• Exercise requirements:
• A. Print the passage from the introvert stress article that begins at the words "An Introvert’s Guide" and stops after "that of extroverts.".
• B. In the introvert stress article, how do introverts and people with high sensitivity process emotions?
• C. Write the next part of the introvert stress article, continuing after its final sentence.

An Introvert’s Guide To Managing Stress
Introverts are often misunderstood which makes others think that we dislike people and that we prefer to be alone – all the time. The truth – we don’t dislike people, we like people! We don’t want to be alone, we prefer the company of the people we love and trust.
Introverts experience stress just like an extrovert or an ambivert would. There are different ways introverts experience anxiety and stress depending on their situation. In some situations, our stress can be more overwhelming than that of extroverts.
Introverts and people with high sensitivity process and feel emotions (positive and negative) deeply.
Are You An Introvert Or An Extrovert?
If you’re someone who feels confident and likes being the center of attention in social situations, then you might be an extrovert. Extroverts tend to be dominant, social, and find peace when surrounded by others. Quite energetic, extroverts like spending time away from their comfort zone.

• Extracted records:
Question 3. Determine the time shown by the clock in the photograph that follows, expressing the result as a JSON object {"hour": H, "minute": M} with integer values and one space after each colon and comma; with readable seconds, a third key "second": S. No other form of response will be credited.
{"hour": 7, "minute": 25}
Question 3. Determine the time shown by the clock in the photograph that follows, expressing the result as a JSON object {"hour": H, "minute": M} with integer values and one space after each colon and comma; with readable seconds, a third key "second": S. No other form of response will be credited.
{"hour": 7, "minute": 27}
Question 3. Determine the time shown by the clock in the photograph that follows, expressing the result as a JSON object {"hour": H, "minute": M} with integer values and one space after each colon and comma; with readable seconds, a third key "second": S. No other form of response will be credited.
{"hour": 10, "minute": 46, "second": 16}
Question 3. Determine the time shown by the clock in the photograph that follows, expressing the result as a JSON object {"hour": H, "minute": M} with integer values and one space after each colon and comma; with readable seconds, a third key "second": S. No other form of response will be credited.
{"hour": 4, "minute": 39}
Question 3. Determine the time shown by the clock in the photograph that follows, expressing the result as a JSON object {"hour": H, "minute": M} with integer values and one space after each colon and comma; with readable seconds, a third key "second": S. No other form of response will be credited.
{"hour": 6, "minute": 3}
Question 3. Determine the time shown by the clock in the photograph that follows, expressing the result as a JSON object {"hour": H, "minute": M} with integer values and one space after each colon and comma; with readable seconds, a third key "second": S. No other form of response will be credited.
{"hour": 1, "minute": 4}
--
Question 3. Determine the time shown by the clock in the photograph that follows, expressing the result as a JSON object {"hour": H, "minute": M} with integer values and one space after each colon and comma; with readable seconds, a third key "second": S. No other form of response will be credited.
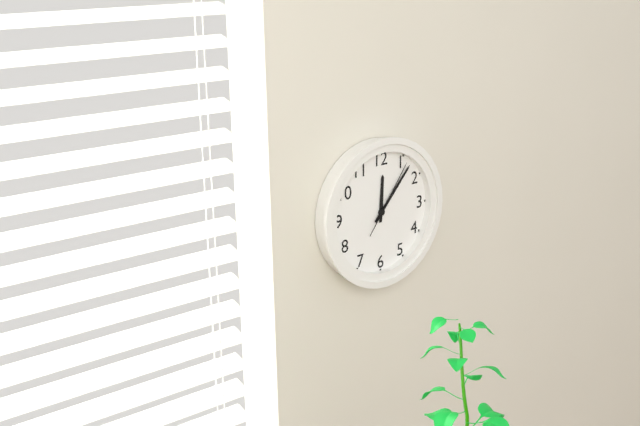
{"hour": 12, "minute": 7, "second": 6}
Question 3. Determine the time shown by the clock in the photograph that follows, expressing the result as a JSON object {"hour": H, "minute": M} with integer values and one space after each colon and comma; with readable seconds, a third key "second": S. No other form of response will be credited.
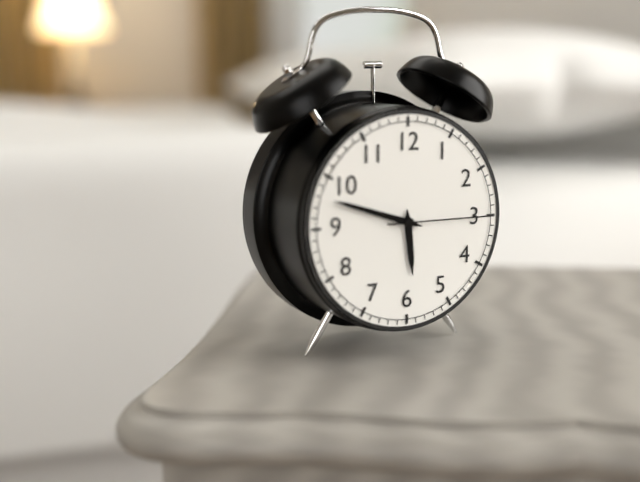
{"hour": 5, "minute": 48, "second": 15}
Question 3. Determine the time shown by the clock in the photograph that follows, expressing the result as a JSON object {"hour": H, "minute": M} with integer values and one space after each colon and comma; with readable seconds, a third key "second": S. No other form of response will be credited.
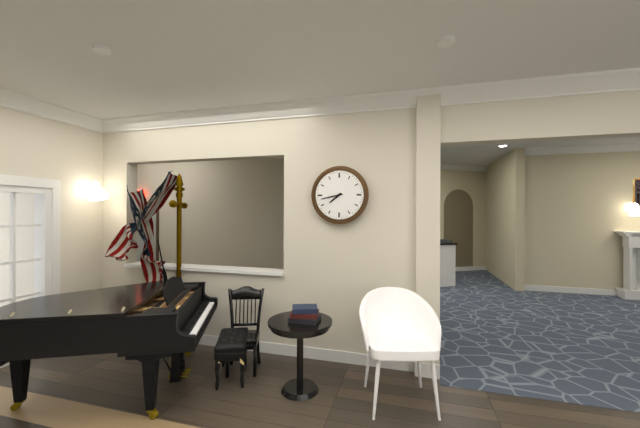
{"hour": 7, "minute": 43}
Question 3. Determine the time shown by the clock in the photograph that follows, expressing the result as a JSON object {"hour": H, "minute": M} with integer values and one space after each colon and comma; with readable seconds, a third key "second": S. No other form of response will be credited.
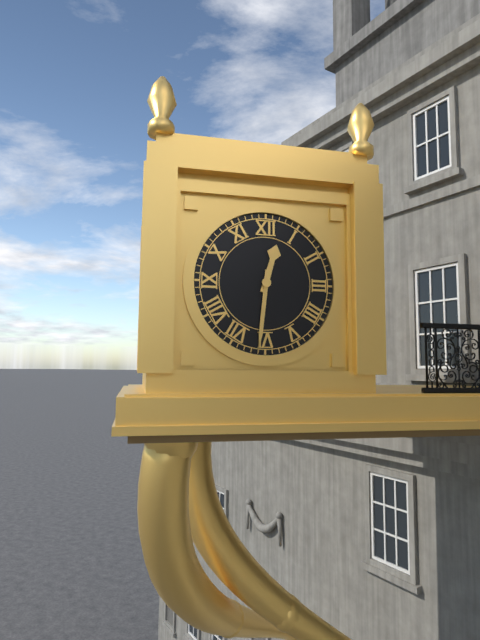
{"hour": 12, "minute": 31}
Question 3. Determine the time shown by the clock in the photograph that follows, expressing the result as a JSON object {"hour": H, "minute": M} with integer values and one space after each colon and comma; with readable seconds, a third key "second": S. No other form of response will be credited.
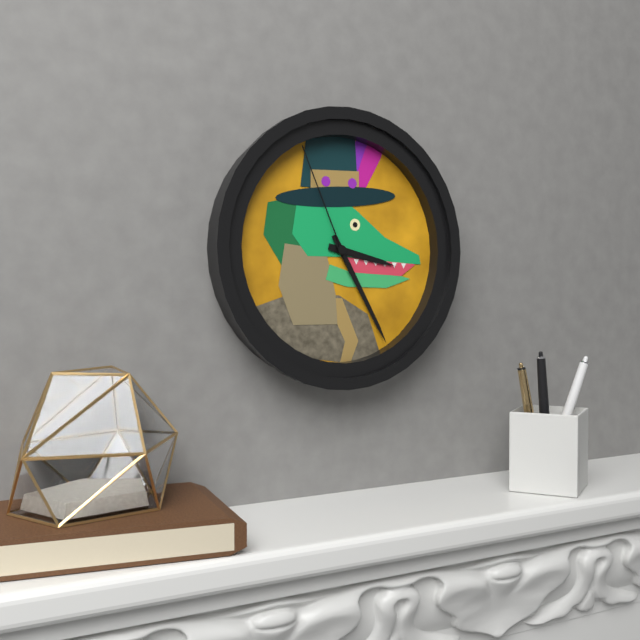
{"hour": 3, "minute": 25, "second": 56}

• Expected outputs:
• A.
An Introvert’s Guide To Managing Stress
Introverts are often misunderstood which makes others think that we dislike people and that we prefer to be alone – all the time. The truth – we don’t dislike people, we like people! We don’t want to be alone, we prefer the company of the people we love and trust.
Introverts experience stress just like an extrovert or an ambivert would. There are different ways introverts experience anxiety and stress depending on their situation. In some situations, our stress can be more overwhelming than that of extroverts.

• B. They process and feel emotions, both positive and negative, deeply.

• C.
Introverts, on the other hand, tend to be more reserved and quiet. Not always wanting to be the center of attention, they like to spend time with their close friends and family rather than be in the company of others. If you’re someone who is more comfortable staying home and relaxing with your pet or book than other people, you might be an introvert.
There is a third category – Ambiverts. Ambiverts are a combination of an extrovert and an introvert. If you like spending time with other people but for a limited time or if you feel energetic but prefer to engage in an indoor activity than going out, you might be considered an ambivert. Not like being the center of attention at times but step up and speak when need be, ambiverts often fall on either side of the introvert/extrovert spectrum.
If you’re an extrovert, you can manage stress by:
1. Participating in a social activity:
Since extroverts don’t mind the company of others, participating in a social engagement can help them. For instance, participating in a sports activity can be great stress relievers.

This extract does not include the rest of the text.